This is actually a harder problem than it would sound like. Hamel done some pretty cool work on how that relates to tokenization. There's a whole rabbit hole there.
Hamel: Yes, this is the biggest nightmare. So as you know we're going to spend
time learning Axolotl and when I teach Axolotl, the bulk of the time is making
sure that you understand what the template is. Because that is where 99% of
errors in practice happen with this. And it sounds like, "Oh, OK why would you
ever get this wrong?". The fact of the matter is, there's many different kinds
of templates out there. There's things that assemble templates for you. It's
really easy to misunderstand what the template is. It's often the case you
don't assemble this template yourself.
If you don't precisely understand what that template is, you can get into
trouble really fast. The reason why it comes up so much is, there's a lot of
abstractions out there. I've seen roughly half of the time, something go wrong
between, what you expect to happen and what actually being assembled.
Hamel drop a link in the chat about some very detailed analysis of these tokens and when you can be misled even when they look the same.
(You can read if you're interested.)
Is Fine-Tuning Dead?

Observation (watch the recording at 00:28:51)
Sharing Tweets by Anton (@abacaj) and Emmanuel Ameisen (@mlpowered).
Interest in fine tuning is like waves. It increases and decreases.
Story: A year ago, at OpenAI event, they said we think there's going to be one model to
rule them all and we don't think there's going to be like lots of small models
that are useful for specific purposes.
There is no question is that sometimes fine-tuning is the right approach. You're going to have bespoke data.
There's been an important trend towards longer context windows, which means you can give more examples in your prompt. That way is in favor of less fine-tuning and more of just dropping a lot into the prompts.
Dan don't think either extreme view is right, and the community will sort of move back and forth between those over time.
Hamel's take on this:
My sentiment is like, you should definitely try NOT to fine-tune first. You need to prove to yourself that you should fine-tune.
The way to prove to yourself is, you should have some minimal evaluation system. Once you don’t make progress move to fine-tune.
It's important to learn how to do prompting. It's kind of funny to think that prompting is a skill. But actually I think it is. I like practice it quite a bit.
You may have a generic model which has not seen specific data. Then you need fine-tuning.
Example


The task is to find the value based on description.
Because it's just regression you could use classical NLP or ML techniques for this. There's important reason that we did not want to do that.
NLP / Regression was not useful because description won’t cover all the words.
Users might enter new words and NLP will not work.
Slide 16: Unacceptable results

Learned that responses were round numbers, but not great at getting approximately right values - Inappropriate loss function

Considering this as a regression model. Output numbers are also string for the LLM. 10, 5, 100, 5000. They don’t use 97.

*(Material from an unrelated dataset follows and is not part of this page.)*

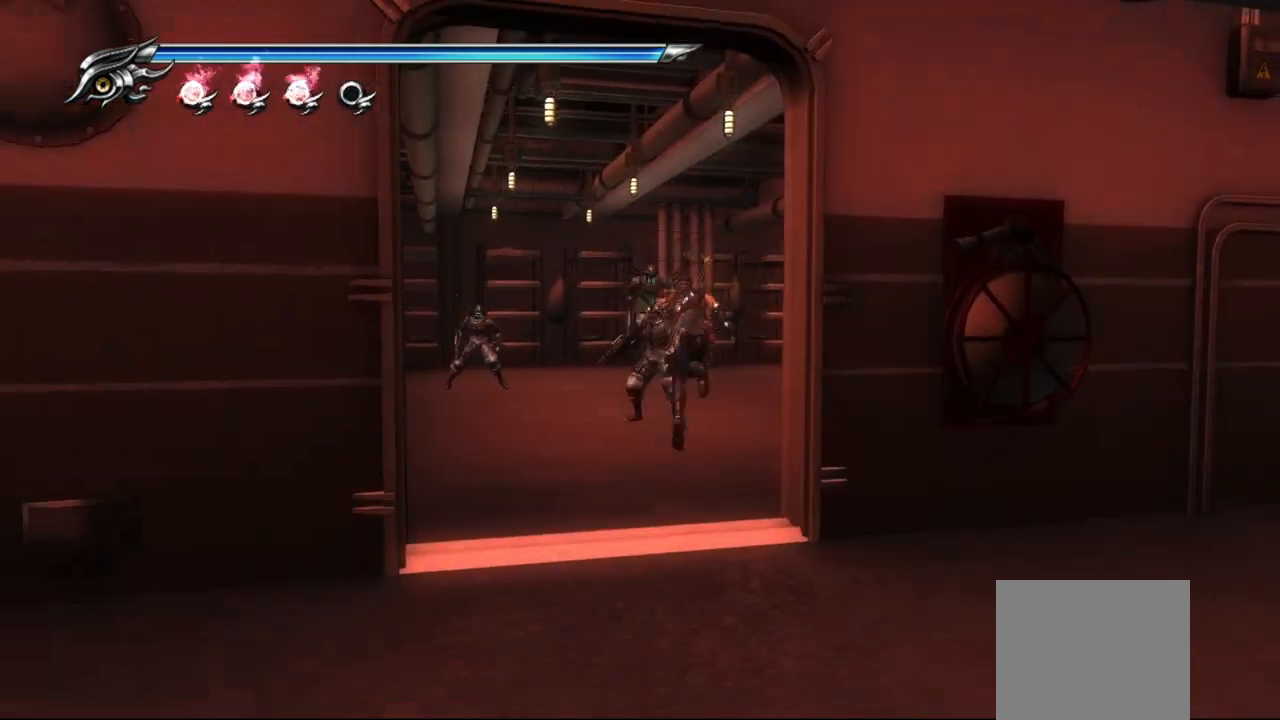
{"buttons": ["TRIANGLE"], "left_stick": "up-left", "right_stick": "left", "events": [[67, "CROSS", "up"], [167, "TRIANGLE", "down"], [250, "TRIANGLE", "up"], [317, "TRIANGLE", "down"], [400, "TRIANGLE", "up"], [450, "TRIANGLE", "down"], [500, "left_stick", "up-left"]]}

Training data had "wrong" small values

Careful with training data. Value has entered low for various reasons like insurance cost etc. Users will put 10 instead of 500.


Many incomprehensible descriptions due to length limit

Companies will have acronyms so that it would fit in 80 chars space. Thus the model needs access to the acronym and related policy of the company. This is all revealed by looking at the raw data.


Conventional NLP/ML also not good enough

In this case, NLP/ML was not useful.


Case Study: Honeycomb - NL to Query

(watch the recording at 00:39:35)
I think this is a really great use case in which to learn some of the important nuances about fine-tuning.
Honeycomb provides a domain specific query language for observability.
It's basically telemetry. You can think like people use DataDog for some of these things.
They created a natural language query assistant and it will build the query (DSL not SQL) for you using LLMs.
In the alpha version of the product that they released, the user provided two inputs: a natural query + schema. Input gets assembled into a prompt into GPT-3.5. And then out comes a Honeycomb query.
The Honeycomb query is a very complex prompt.
The Prompt
   System Message
         +
Content: column names
         +
    Query Spec
         +
       Tips

Problems
Complex tips, best practices, few shot example, etc. are very difficult to
followed or expressed by LLM.
That's a smell that may be fine-tuning might be useful.
Reasons to Fine Tune

Slide 21:

Data privacy

Honeycomb is using GPT-3.5. They're able to roll it out to a select number
of customers. But they have to get permission from their customers to ship
their data to OpenAI. Not everybody wants to opt-in to that. They also
don't want to ask everybody for that. It's kind of disruptive. They wanted
to see if there's a way that they can own the model, run these workloads
inside like a trusted boundary where data doesn't leave their property.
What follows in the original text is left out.